PROBLEM A> List the kinds of studies or groups in which, according to the text about fonts and recall, the study's findings have not been reliably replicated.
PROBLEM B> Rewrite the text about fonts and recall starting at "Hard to read, easy" and ending at "law of gravity.", changing "small experiment" to "small study".

READING TEXT>

########

Last week, I saw a post in LinkedIn about a “new” finding (from 2012) that “New research shows correlation between difficult to read fonts and content recall.” First, kudos for not confusing correlation and causation (although, the study was experimental and did prove a causal relationship), but the source article demonstrates an example of inappropriate generalization. To the point of this post, it also underscores the context-sensitive nature of content and how similar advice and best-practices should be tested in each specific context.

Hard to read, easy to recall?

The LinkedIn post refers to an article in the March 2012 issue of the Harvard Business Review. The HBR article starts out overgeneralizing by summarizing the finding of a small experiment as, “People recall what they’ve read better when it’s printed in smaller, less legible type.” This research was also picked up by Malcolm Gladwell’s David and Goliath, which has the effect of making it almost as true as the law of gravity.

Towards the end of the HBR article, the researcher tries to rein in the overgeneralizations by saying (emphasis mine), “Much of our research was done at a high-performing high school…It’s not clear how generalizable our findings are to low-performing schools or unmotivated students. …or perhaps people who are not even students? Again, kudos for trying. Further complicating the finding stated by the HBR article is that the study’s findings have not been reliably replicated in subsequent studies, other populations, or larger groups. I’m not discounting the researcher’s efforts, in fact, I agree with his observation that the conclusions don’t seem to be generalizable beyond the experiment’s scope.

########

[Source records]
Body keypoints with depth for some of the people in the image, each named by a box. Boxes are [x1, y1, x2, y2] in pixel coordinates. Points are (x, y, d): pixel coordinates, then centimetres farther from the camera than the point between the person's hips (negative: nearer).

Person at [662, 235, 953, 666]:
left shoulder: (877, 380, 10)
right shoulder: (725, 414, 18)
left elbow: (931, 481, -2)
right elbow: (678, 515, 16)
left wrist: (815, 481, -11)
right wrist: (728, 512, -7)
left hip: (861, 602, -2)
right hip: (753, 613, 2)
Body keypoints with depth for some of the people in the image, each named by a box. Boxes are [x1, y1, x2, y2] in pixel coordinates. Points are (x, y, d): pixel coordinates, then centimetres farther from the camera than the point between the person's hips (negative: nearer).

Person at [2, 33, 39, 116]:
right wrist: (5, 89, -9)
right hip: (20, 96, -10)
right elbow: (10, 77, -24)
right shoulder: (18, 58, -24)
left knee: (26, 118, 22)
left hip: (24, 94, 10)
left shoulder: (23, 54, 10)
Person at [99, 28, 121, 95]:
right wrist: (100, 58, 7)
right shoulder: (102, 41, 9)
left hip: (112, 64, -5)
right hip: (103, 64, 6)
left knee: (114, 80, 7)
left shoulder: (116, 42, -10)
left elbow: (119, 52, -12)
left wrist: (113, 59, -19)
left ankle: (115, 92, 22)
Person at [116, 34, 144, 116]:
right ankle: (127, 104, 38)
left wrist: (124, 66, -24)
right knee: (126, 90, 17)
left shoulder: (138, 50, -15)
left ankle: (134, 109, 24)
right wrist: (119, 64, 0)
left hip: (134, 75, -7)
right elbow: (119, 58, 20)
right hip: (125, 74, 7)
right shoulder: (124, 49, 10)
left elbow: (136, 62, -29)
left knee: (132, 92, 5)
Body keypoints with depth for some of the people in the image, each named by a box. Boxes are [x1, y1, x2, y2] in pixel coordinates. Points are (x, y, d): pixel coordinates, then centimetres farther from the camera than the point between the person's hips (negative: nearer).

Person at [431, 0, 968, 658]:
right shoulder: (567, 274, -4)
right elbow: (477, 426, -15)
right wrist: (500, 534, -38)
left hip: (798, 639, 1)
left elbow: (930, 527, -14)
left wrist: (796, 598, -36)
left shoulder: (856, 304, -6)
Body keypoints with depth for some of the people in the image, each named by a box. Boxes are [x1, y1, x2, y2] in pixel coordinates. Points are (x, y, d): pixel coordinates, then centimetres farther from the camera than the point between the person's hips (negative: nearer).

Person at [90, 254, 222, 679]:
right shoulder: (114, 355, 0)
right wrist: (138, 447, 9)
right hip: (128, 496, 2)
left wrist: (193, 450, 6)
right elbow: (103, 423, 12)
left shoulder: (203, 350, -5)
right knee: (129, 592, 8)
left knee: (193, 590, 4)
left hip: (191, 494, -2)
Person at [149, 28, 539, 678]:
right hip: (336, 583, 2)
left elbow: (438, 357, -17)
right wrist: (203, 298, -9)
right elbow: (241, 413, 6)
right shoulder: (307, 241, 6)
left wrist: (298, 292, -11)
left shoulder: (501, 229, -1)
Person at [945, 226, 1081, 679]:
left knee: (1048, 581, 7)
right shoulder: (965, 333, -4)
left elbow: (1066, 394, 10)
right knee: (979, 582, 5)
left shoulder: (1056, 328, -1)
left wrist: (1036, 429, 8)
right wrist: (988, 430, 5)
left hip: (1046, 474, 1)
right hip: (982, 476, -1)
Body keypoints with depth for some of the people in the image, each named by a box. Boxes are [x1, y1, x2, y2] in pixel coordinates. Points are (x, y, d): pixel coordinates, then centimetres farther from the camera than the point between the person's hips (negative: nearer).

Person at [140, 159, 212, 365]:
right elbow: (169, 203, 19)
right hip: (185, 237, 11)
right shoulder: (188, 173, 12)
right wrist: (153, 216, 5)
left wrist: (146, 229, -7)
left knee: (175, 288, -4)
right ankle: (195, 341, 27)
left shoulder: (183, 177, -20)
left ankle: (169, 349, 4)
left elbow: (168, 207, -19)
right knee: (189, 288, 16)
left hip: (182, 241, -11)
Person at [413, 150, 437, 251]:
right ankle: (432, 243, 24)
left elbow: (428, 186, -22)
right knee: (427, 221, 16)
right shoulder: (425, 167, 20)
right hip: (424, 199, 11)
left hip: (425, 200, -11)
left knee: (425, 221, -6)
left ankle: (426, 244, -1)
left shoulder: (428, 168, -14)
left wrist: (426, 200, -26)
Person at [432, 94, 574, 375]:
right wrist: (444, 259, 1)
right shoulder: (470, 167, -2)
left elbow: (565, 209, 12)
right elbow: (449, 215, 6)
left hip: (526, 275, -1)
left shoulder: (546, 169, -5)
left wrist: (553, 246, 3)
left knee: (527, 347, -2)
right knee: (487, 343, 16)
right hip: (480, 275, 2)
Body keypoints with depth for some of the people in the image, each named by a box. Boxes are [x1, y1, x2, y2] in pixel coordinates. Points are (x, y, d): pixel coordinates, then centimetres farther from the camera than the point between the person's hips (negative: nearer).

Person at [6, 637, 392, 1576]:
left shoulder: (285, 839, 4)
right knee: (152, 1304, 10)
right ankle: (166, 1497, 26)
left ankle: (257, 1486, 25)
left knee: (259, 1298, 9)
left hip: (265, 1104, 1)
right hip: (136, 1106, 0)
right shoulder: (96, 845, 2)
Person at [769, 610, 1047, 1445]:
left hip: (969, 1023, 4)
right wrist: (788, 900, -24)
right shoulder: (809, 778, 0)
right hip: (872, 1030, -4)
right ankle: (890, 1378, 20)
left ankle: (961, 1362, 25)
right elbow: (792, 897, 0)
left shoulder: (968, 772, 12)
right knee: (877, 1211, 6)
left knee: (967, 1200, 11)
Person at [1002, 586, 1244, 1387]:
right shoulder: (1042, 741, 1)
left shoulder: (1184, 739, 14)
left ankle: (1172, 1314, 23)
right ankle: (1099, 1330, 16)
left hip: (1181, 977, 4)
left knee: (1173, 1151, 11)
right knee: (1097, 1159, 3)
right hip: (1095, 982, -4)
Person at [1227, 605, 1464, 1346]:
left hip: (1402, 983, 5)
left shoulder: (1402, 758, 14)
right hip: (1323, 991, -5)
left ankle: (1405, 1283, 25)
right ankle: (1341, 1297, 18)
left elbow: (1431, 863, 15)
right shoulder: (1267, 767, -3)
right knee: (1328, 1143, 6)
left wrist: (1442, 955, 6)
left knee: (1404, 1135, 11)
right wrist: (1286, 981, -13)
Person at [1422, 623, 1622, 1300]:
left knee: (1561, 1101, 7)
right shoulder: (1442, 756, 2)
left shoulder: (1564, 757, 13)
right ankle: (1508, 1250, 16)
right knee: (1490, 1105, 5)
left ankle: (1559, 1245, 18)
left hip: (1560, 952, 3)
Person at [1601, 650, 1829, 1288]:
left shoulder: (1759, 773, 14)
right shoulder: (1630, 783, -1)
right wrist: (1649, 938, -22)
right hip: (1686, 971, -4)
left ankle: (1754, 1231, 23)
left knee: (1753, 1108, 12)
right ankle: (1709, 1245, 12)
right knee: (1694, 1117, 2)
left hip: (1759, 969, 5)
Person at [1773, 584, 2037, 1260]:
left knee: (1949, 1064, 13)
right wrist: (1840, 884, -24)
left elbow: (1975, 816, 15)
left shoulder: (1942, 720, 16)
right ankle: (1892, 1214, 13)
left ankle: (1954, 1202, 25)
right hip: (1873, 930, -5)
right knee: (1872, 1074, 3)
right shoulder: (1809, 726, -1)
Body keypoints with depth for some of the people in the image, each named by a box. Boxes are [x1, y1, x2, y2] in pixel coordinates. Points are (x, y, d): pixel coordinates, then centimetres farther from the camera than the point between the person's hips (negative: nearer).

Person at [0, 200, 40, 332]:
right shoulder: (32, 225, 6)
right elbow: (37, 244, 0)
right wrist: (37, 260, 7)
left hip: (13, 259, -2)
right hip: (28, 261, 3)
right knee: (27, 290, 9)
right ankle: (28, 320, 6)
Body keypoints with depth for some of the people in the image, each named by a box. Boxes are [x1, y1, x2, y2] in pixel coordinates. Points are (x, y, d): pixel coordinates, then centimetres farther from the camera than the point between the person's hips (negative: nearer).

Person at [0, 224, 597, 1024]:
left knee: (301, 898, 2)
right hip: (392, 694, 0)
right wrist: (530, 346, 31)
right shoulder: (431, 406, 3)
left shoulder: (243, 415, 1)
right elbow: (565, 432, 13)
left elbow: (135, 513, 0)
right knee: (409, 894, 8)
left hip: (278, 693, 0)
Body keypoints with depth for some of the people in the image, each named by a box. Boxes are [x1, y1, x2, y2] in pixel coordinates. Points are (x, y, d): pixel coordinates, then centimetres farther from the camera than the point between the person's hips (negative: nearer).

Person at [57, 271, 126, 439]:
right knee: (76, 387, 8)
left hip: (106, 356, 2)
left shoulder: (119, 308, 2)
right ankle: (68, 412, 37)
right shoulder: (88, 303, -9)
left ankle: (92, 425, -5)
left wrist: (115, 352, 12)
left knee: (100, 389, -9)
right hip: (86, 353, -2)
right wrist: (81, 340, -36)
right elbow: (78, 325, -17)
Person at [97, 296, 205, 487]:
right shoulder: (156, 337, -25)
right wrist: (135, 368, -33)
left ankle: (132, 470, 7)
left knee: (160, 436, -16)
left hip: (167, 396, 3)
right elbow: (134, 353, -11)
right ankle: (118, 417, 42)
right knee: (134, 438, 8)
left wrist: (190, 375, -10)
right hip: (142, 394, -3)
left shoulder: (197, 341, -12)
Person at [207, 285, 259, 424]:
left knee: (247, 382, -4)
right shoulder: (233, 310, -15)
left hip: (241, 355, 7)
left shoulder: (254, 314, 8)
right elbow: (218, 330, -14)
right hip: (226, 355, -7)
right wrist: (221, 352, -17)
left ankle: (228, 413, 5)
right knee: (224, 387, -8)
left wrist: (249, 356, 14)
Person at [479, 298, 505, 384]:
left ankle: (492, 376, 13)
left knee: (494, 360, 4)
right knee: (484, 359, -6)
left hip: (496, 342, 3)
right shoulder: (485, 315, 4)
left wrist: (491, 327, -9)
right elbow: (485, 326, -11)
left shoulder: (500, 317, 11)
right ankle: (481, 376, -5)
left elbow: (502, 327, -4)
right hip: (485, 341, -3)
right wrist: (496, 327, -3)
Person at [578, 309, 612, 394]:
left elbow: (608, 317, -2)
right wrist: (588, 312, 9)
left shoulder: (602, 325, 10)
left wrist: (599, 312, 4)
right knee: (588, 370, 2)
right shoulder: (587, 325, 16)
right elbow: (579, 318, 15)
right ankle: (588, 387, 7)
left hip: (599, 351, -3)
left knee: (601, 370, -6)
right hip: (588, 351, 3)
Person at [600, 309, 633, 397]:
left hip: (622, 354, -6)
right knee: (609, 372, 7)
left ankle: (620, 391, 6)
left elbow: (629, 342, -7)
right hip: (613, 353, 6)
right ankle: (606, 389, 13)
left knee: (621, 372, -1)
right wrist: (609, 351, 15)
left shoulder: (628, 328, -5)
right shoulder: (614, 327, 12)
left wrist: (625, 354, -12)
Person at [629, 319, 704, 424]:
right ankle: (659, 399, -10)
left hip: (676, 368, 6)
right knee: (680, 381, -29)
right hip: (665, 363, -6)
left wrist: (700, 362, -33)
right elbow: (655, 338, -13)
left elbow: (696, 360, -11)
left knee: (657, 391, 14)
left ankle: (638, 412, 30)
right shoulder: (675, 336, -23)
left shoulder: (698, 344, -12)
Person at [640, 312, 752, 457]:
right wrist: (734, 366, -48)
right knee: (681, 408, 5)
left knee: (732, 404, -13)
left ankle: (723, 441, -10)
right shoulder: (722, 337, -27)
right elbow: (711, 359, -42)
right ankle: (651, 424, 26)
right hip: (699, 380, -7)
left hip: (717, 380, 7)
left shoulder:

########

TASK RESULT A>
- subsequent studies
- other populations
- larger groups

TASK RESULT B>
Hard to read, easy to recall?

The LinkedIn post refers to an article in the March 2012 issue of the Harvard Business Review. The HBR article starts out overgeneralizing by summarizing the finding of a small study as, “People recall what they’ve read better when it’s printed in smaller, less legible type.” This research was also picked up by Malcolm Gladwell’s David and Goliath, which has the effect of making it almost as true as the law of gravity.